## Extracted material
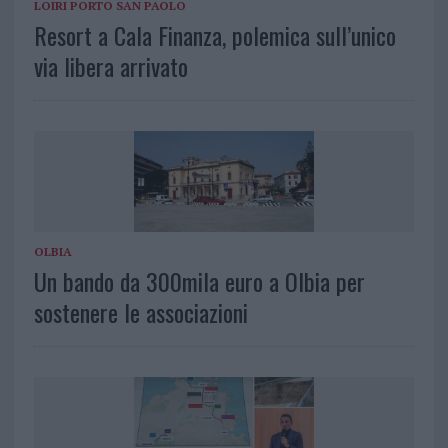
LOIRI PORTO SAN PAOLO
Resort a Cala Finanza, polemica sull’unico
via libera arrivato
OLBIA
Un bando da 300mila euro a Olbia per
sostenere le associazioni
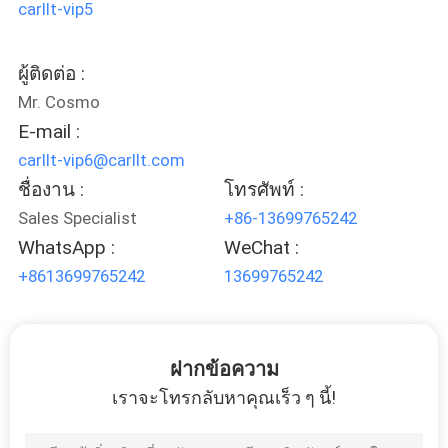
carllt-vip5
ผู้ติดต่อ :
Mr. Cosmo
E-mail :
carllt-vip6@carllt.com
ชื่องาน :
โทรศัพท์ :
Sales Specialist
+86-13699765242
WhatsApp :
WeChat :
+8613699765242
13699765242
ฝากข้อความ
เราจะโทรกลับหาคุณเร็ว ๆ นี้!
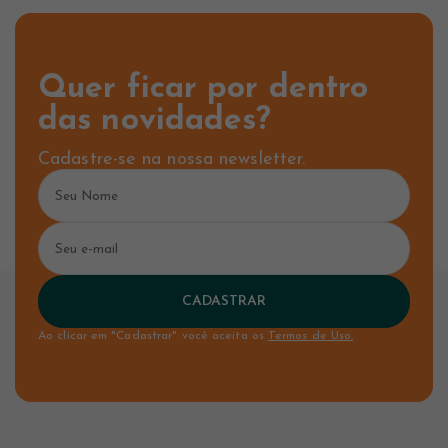
Quer ficar por dentro
das novidades?
Cadastre-se na nossa newsletter.
CADASTRAR
Ao clicar em "Cadastrar" você aceita os
Termos de Uso.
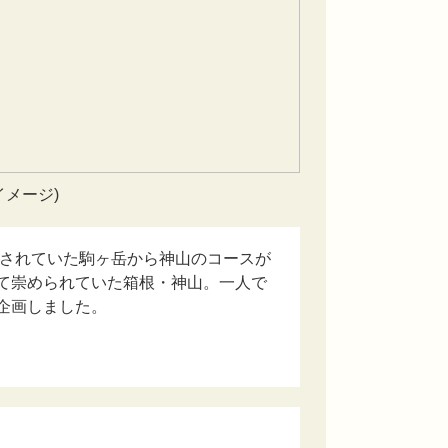
イメージ)
ざされていた駒ヶ岳から神山のコースが
て崇められていた箱根・神山。一人で
企画しました。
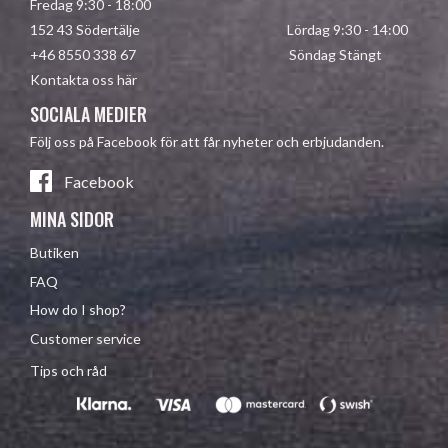
Fredag 9:30 - 18:00
152 43 Södertälje Lördag 9:30 - 14:00
+46 8550 338 67 Söndag Stängt
Kontakta oss här
SOCIALA MEDIER
Följ oss på Facebook för att får nyheter och erbjudanden.
Facebook
MINA SIDOR
Butiken
FAQ
How do I shop?
Customer service
Tips och råd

## What you need to do
Make an exact copy of the lines of the records from the line containing "ざされていた駒ヶ岳から神山のコースが" through the final line, both ends included, but not of the pictures.

## Answer box
ざされていた駒ヶ岳から神山のコースが
て崇められていた箱根・神山。一人で
企画しました。
Fredag 9:30 - 18:00
152 43 Södertälje Lördag 9:30 - 14:00
+46 8550 338 67 Söndag Stängt
Kontakta oss här
SOCIALA MEDIER
Följ oss på Facebook för att får nyheter och erbjudanden.
Facebook
MINA SIDOR
Butiken
FAQ
How do I shop?
Customer service
Tips och råd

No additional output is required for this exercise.